DOCUMENT TEXT ::
++++++++++++++++++++
Friday, March 30, 2018

MLB 2018 Season Predictions (Part 2)

Gazing at the future thru the crystal ball...


Continuing the altogether futile and pointless exercise of predicting how each division will shake up and providing an Over/Under selection against Baseball Prospectus' 2018 win projection for each team, this time in the National League.

There's quite a bit of monotony here---the Dodgers have finished atop the NL West every year for five years running and they are an easy bet to win it again in 2018. The NL Central crown has gone to either the Cardinals or Cubs every year since 2013. The Cubs, Dodgers, and Nationals were NL division winners each of the last two years and are all favored to do it again this year. Certainly seems there's a lack of parity, but admittedly I enjoy the intrigue it creates since any challenger(s) to the hegemony of the Dodgers-Cubs-Nats stronghold tends to be a fascinating underdog, like the Mets in 2015 or the Brewers last year. I also enjoy the October rivalries that have developed between the Dodgers-Cubs-Nats and their respective stars. Parity be damned if it means we get to witness the game's elite players---Kenley Jansen facing Bryce Harper with a series on the line comes to mind---deciding the most high stakes ballgames.
++++++++++++++++++++
[Collection entries]
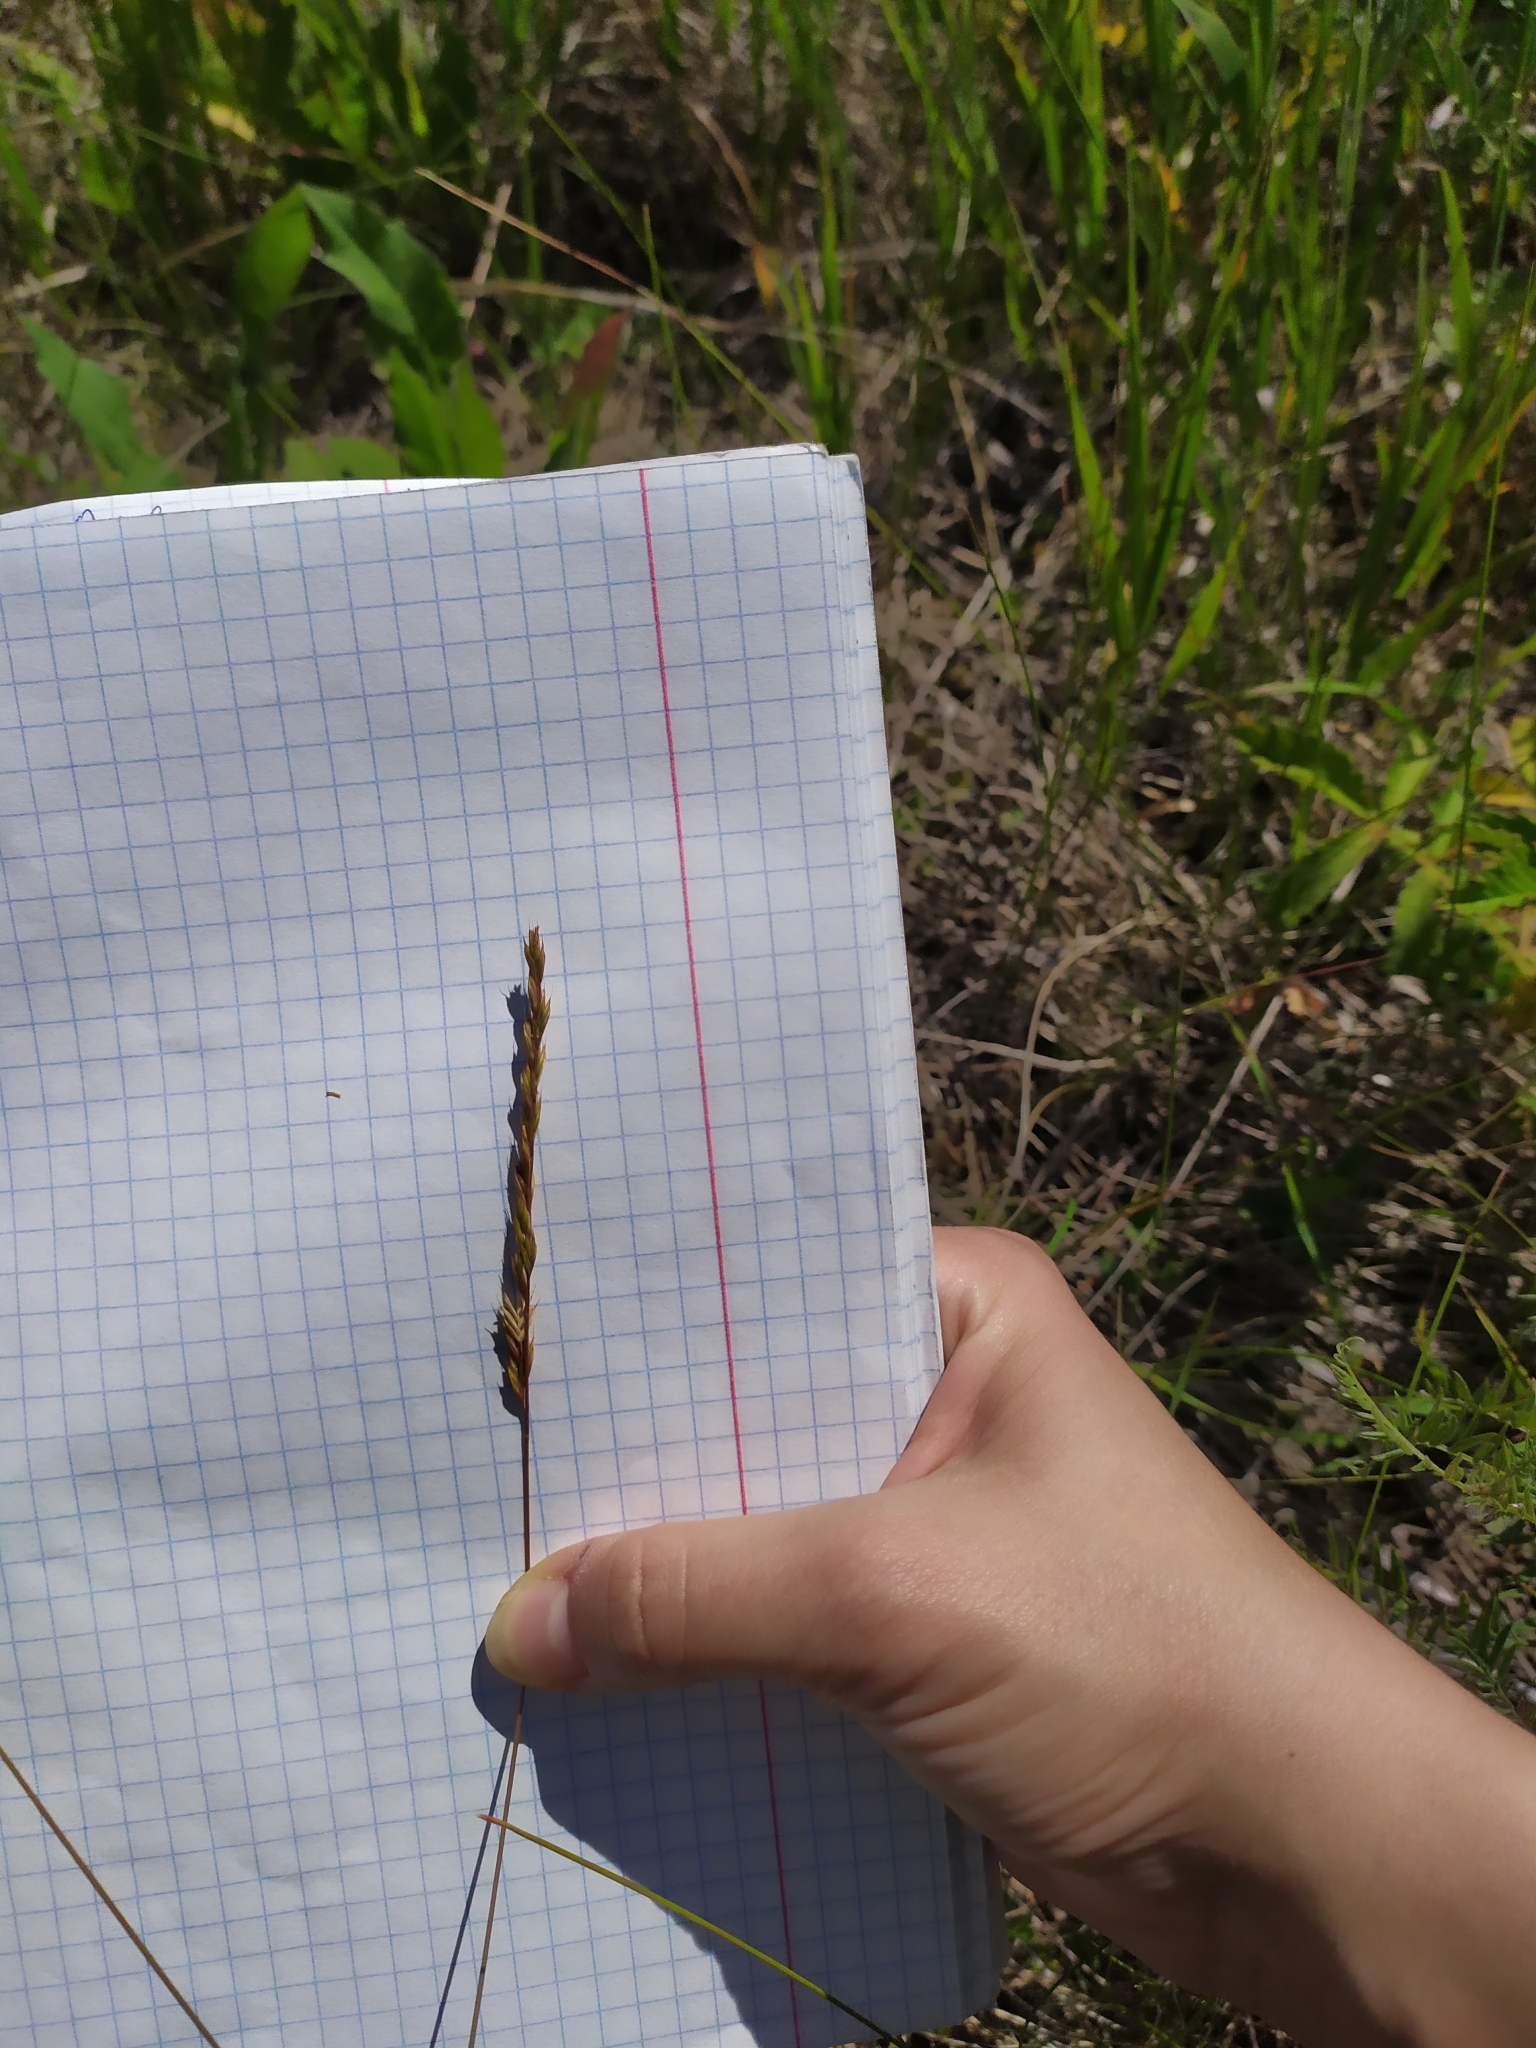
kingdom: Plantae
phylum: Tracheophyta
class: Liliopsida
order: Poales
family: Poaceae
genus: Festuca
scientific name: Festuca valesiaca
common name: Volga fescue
++++++++++++++++++++
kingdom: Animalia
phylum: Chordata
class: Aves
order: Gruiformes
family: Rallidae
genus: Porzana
++++++++++++++++++++
JOBS ::
A. Please set down the passage from the MLB predictions post, starting with "MLB 2018 Season" and going on through "the National League.".
B. Answer these from the MLB predictions post:
(i) For how many years running have the Dodgers finished atop the NL West?
(ii) Since what year has the NL Central crown gone to either the Cardinals or the Cubs?
(iii) Which team is named as a fascinating underdog in 2015?
C. In the MLB predictions post, why does the writer enjoy the lack of parity among NL division winners?
The listing comes from a separate source.

ANSWERS BELOW ::
A.
MLB 2018 Season Predictions (Part 2)

Gazing at the future thru the crystal ball...


Continuing the altogether futile and pointless exercise of predicting how each division will shake up and providing an Over/Under selection against Baseball Prospectus' 2018 win projection for each team, this time in the National League.

B.
(i) Five years.
(ii) 2013.
(iii) The Mets.

C. Any challenger to the Dodgers-Cubs-Nats stronghold tends to be a fascinating underdog, and that creates intrigue. The writer also enjoys the October rivalries that have developed between those teams and their stars.